Law and Famous Trials
Gang of Four
What was the Gang of Four?
The Gang of Four was a group within China’s Communist Party that, under the leadership of Mao Tse-tung’s wife, Jiang Qing (1914–1991), 21 years his junior, carried out its own power-hungry agenda and plotted the takeover of the government from Chairman Mao (1893–1976).
A former stage and movie actress, Jiang was also an astute student of politics. In the late 1960s (at which time she had been married to Mao for some 30 years), she became associated with former army commander Lin Bao, and the pair conspired to stage a coup. In 1970, at a Communist Party conference, they announced that Lin had surpassed Mao as the leader of the people; one year later Lin and Jiang tried to overthrow Mao’s government. Failing, Lin fled the country (his plane was later shot down), and Jiang succeeded in covering up her involvement in the affair. But she continued her subversive activities, associating with three other members of the politburo (the chief executive and political committee of the Communist Party). In 1974 Mao publicly admonished his wife and her cohorts, Wang Hongwen, Yao Wenyuan, and Zhang Chunquiao, to cease their power-seeking activities. In-fighting in the party had already resulted in Mao’s loss of influence. Two years later, on September 9, 1976, Mao died. The Gang of Four were arrested and thrown into prison. There they remained for years while the case against them was formulated, resulting in an indictment that consisted of 20,000 words.
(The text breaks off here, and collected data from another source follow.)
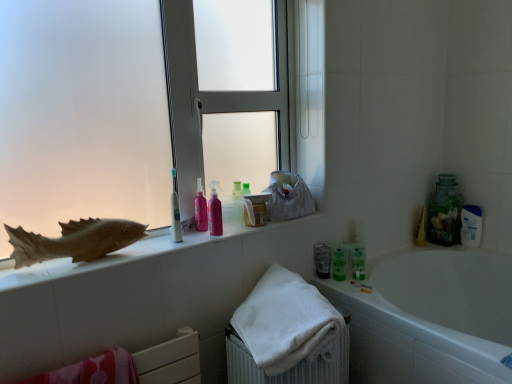
This screenshot has width=512, height=384. In order to click on space that is in front of green translucent bottle at lower center, the first toiletry when ordered from bottom to top in this screenshot , I will do `click(359, 287)`.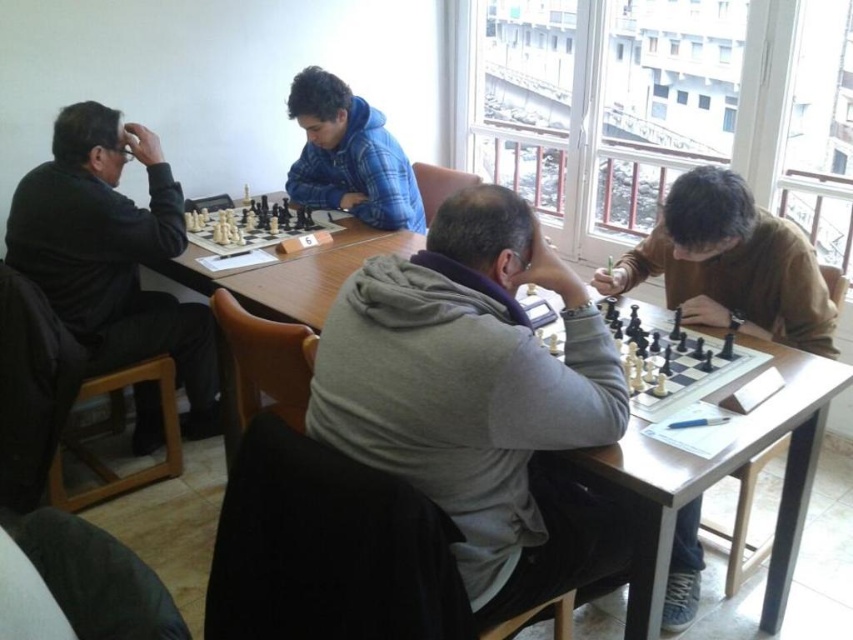
You are a photographer taking a picture of the blue plaid hoodie at center and the black plastic chess set at center. Which object should you focus on first if you want to ensure both are in focus, considering their heights?

The blue plaid hoodie at center is much taller than the black plastic chess set at center, so you should focus on the blue plaid hoodie at center first to ensure both are in focus.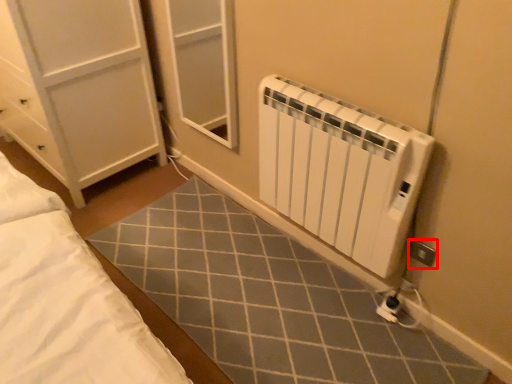
Question: From the image's perspective, where is electric outlet (annotated by the red box) located in relation to radiator in the image?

Finally, on November 20, 1980, the Gang of Four, expanded to include six other conspirators, were put on trial—charged with counterrevolutionary acts, including sedition and conspiracy to overthrow the government, persecution of party and state leaders, suppression of the people, and plotting to assassinate Mao. During nearly six weeks of testimony, Jiang’s machinations were revealed to the 600 representatives who attended the trial, held in an air force auditorium in western Beijing, as well as to the Chinese press (foreign press was prohibited from attending). Her laundry list of malicious acts as ringleader of the Gang of Four included public humiliation and even torture of Communist Party rivals, execution of her personal enemies, inspiring the fear of the masses, and purging the arts of anything that did not carry a revolutionary theme. Jiang, while not denying many of these acts, insisted that she had all along acted at the behest of her husband, Mao. During the explosive testimony and presentation of evidence, which included tapes and documents substantiating the state’s case against Jiang, she made outbursts, was temporarily expelled from the courtroom, was dragged screaming from the courtroom twice, and even taunted her accusers into executing her, saying it would be “more glorious to have my head chopped off.”
In the end Jiang and one other conspirator were found guilty and sentenced to death (later commuted to life in prison), and the eight others were also found guilty and charged with sentences ranging from 16 years to life in prison. Jiang died on May 14, 1991, in what appeared to be a suicide.